Data supplied -
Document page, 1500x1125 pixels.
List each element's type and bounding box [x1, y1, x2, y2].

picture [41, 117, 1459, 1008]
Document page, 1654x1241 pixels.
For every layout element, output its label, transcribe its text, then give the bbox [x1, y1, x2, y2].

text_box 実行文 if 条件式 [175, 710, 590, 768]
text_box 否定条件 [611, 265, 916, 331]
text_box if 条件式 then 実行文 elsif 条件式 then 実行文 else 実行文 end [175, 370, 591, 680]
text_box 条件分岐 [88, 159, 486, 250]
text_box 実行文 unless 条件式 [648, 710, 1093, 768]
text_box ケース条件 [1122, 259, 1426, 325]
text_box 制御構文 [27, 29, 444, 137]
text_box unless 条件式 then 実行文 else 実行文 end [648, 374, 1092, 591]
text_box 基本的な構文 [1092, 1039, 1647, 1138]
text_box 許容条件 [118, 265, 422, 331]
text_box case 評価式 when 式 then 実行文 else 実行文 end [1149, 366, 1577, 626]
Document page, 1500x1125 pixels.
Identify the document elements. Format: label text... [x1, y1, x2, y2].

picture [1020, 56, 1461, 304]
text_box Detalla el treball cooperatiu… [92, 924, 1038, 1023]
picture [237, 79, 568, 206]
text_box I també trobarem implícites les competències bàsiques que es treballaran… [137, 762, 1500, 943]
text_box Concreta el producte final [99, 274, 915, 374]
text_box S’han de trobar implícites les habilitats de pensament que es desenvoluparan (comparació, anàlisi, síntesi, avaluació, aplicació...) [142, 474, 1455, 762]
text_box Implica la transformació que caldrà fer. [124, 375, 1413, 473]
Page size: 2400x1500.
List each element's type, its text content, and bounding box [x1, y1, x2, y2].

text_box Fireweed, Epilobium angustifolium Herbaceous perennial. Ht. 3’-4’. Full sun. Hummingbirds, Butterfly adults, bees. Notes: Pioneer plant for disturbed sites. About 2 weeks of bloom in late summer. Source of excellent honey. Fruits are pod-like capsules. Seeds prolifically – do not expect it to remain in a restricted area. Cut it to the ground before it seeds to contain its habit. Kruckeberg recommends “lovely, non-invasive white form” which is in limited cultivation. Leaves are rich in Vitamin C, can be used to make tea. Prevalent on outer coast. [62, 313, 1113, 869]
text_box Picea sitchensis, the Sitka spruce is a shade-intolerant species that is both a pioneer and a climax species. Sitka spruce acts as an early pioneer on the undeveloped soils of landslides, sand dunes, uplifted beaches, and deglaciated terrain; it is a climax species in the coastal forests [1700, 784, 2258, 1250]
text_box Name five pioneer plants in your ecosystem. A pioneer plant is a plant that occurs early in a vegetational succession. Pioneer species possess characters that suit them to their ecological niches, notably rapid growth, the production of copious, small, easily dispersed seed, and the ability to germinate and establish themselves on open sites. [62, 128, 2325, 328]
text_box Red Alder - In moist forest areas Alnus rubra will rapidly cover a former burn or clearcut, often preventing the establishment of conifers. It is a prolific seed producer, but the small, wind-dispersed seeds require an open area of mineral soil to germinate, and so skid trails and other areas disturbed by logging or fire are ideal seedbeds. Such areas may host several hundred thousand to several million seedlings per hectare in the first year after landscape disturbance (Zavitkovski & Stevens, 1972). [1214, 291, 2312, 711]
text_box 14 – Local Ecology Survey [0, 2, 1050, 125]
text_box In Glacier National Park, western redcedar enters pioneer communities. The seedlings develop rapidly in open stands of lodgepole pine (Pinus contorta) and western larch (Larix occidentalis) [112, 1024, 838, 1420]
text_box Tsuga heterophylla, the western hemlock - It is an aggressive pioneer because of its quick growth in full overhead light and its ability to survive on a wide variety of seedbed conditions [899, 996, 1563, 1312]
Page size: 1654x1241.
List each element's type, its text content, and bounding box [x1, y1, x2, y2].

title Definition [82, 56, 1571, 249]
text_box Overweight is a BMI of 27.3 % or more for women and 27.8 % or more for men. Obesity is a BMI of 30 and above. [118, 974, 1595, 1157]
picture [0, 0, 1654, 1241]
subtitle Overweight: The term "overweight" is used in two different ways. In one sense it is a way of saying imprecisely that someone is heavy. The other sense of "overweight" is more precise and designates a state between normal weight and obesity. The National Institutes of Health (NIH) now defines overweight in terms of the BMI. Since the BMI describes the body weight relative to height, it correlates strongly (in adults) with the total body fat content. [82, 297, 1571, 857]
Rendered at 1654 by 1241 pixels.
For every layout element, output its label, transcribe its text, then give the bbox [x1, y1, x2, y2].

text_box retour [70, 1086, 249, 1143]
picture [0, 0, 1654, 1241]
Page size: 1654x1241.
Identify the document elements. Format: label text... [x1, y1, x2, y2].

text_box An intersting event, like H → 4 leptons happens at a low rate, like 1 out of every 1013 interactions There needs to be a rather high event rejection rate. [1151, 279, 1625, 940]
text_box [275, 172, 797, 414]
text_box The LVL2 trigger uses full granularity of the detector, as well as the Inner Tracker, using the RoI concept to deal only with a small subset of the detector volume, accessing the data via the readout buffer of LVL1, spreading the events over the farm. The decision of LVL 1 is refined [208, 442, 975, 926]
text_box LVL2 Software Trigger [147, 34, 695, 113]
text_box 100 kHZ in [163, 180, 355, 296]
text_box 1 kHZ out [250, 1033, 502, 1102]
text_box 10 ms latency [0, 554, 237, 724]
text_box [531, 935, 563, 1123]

Work to be completed -
Could you give the lines of the records above as a Markdown table with the columns Row and Line, leaving out blank lines, beginning at the line that has "Page size: 2400x1500." and stopping after the line that has "text_box Name five"?

Result of this task -
| Row | Line |
|---|---|
| 1 | Page size: 2400x1500. |
| 2 | List each element's type, its text content, and bounding box [x1, y1, x2, y2]. |
| 3 | text_box Fireweed, Epilobium angustifolium Herbaceous perennial. Ht. 3’-4’. Full sun. Hummingbirds, Butterfly adults, bees. Notes: Pioneer plant for disturbed sites. About 2 weeks of bloom in late summer. Source of excellent honey. Fruits are pod-like capsules. Seeds prolifically – do not expect it to remain in a restricted area. Cut it to the ground before it seeds to contain its habit. Kruckeberg recommends “lovely, non-invasive white form” which is in limited cultivation. Leaves are rich in Vitamin C, can be used to make tea. Prevalent on outer coast. [62, 313, 1113, 869] |
| 4 | text_box Picea sitchensis, the Sitka spruce is a shade-intolerant species that is both a pioneer and a climax species. Sitka spruce acts as an early pioneer on the undeveloped soils of landslides, sand dunes, uplifted beaches, and deglaciated terrain; it is a climax species in the coastal forests [1700, 784, 2258, 1250] |
| 5 | text_box Name five pioneer plants in your ecosystem. A pioneer plant is a plant that occurs early in a vegetational succession. Pioneer species possess characters that suit them to their ecological niches, notably rapid growth, the production of copious, small, easily dispersed seed, and the ability to germinate and establish themselves on open sites. [62, 128, 2325, 328] |